Exercise »
Return the listing exactly. Keep no pictures.

>>>>>

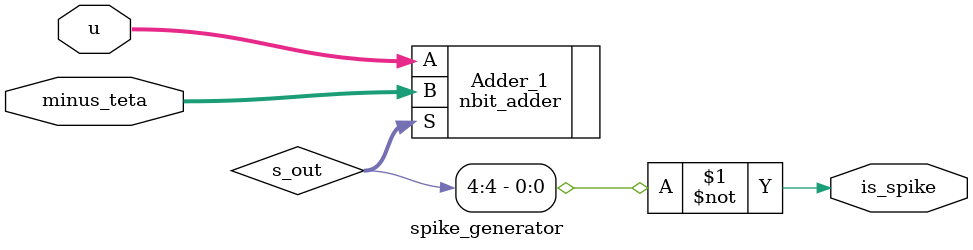
<source format=v>
module spike_generator #(parameter n_stage = 2) (
    input [(n_stage+1):0] u,
    input [(n_stage+1):0] minus_teta,
    output is_spike
);
    wire [(n_stage+2):0] s_out;

    // Calculate Adder_1 = u + minus_teta
    nbit_adder #(n_stage+2) Adder_1 (
        .A(u),
        .B(minus_teta),
        .S(s_out)
    );

    // Assign is_spike based on s_out
    assign is_spike = ~s_out[(n_stage+2)];

endmodule


</source>
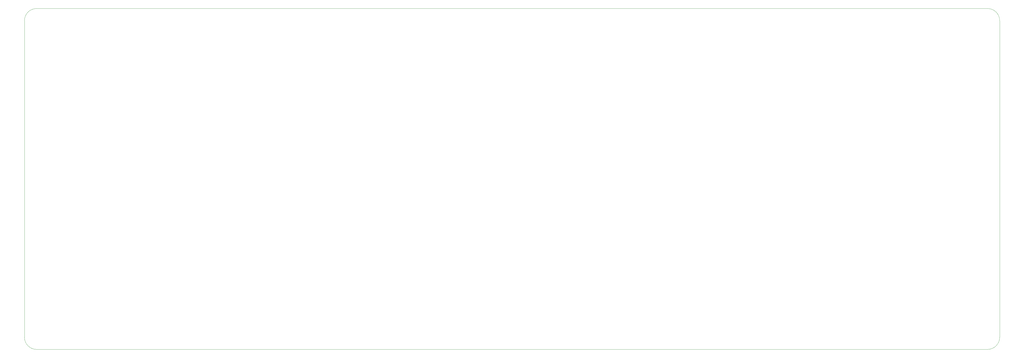
<source format=gm1>
G04 #@! TF.GenerationSoftware,KiCad,Pcbnew,5.1.0-060a0da~80~ubuntu18.04.1*
G04 #@! TF.CreationDate,2019-04-09T20:30:59-05:00*
G04 #@! TF.ProjectId,CBC2,43424332-2e6b-4696-9361-645f70636258,rev?*
G04 #@! TF.SameCoordinates,Original*
G04 #@! TF.FileFunction,Profile,NP*
%FSLAX46Y46*%
G04 Gerber Fmt 4.6, Leading zero omitted, Abs format (unit mm)*
G04 Created by KiCad (PCBNEW 5.1.0-060a0da~80~ubuntu18.04.1) date 2019-04-09 20:30:59*
%MOMM*%
%LPD*%
G04 APERTURE LIST*
%ADD10C,0.050000*%
G04 APERTURE END LIST*
D10*
X376237500Y4762500D02*
X376237500Y-119062500D01*
X-4762500Y4762500D02*
X-4762500Y-119062500D01*
X371475000Y-123825000D02*
X0Y-123825000D01*
X0Y9525000D02*
X371475000Y9525000D01*
X0Y-123825000D02*
G75*
G02X-4762500Y-119062500I0J4762500D01*
G01*
X371475000Y9525000D02*
G75*
G02X376237500Y4762500I0J-4762500D01*
G01*
X-4762500Y4762500D02*
G75*
G02X0Y9525000I4762500J0D01*
G01*
X376237500Y-119062500D02*
G75*
G02X371475000Y-123825000I-4762500J0D01*
G01*
M02*

</source>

<<<<<

Solution to the exercise »
<source format=v>
module spike_generator #(parameter n_stage = 2) (
    input [(n_stage+1):0] u,
    input [(n_stage+1):0] minus_teta,
    output is_spike
);
    wire [(n_stage+2):0] s_out;

    // Calculate Adder_1 = u + minus_teta
    nbit_adder #(n_stage+2) Adder_1 (
        .A(u),
        .B(minus_teta),
        .S(s_out)
    );

    // Assign is_spike based on s_out
    assign is_spike = ~s_out[(n_stage+2)];

endmodule


</source>
<source format=gm1>
G04 #@! TF.GenerationSoftware,KiCad,Pcbnew,5.1.0-060a0da~80~ubuntu18.04.1*
G04 #@! TF.CreationDate,2019-04-09T20:30:59-05:00*
G04 #@! TF.ProjectId,CBC2,43424332-2e6b-4696-9361-645f70636258,rev?*
G04 #@! TF.SameCoordinates,Original*
G04 #@! TF.FileFunction,Profile,NP*
%FSLAX46Y46*%
G04 Gerber Fmt 4.6, Leading zero omitted, Abs format (unit mm)*
G04 Created by KiCad (PCBNEW 5.1.0-060a0da~80~ubuntu18.04.1) date 2019-04-09 20:30:59*
%MOMM*%
%LPD*%
G04 APERTURE LIST*
%ADD10C,0.050000*%
G04 APERTURE END LIST*
D10*
X376237500Y4762500D02*
X376237500Y-119062500D01*
X-4762500Y4762500D02*
X-4762500Y-119062500D01*
X371475000Y-123825000D02*
X0Y-123825000D01*
X0Y9525000D02*
X371475000Y9525000D01*
X0Y-123825000D02*
G75*
G02X-4762500Y-119062500I0J4762500D01*
G01*
X371475000Y9525000D02*
G75*
G02X376237500Y4762500I0J-4762500D01*
G01*
X-4762500Y4762500D02*
G75*
G02X0Y9525000I4762500J0D01*
G01*
X376237500Y-119062500D02*
G75*
G02X371475000Y-123825000I-4762500J0D01*
G01*
M02*

</source>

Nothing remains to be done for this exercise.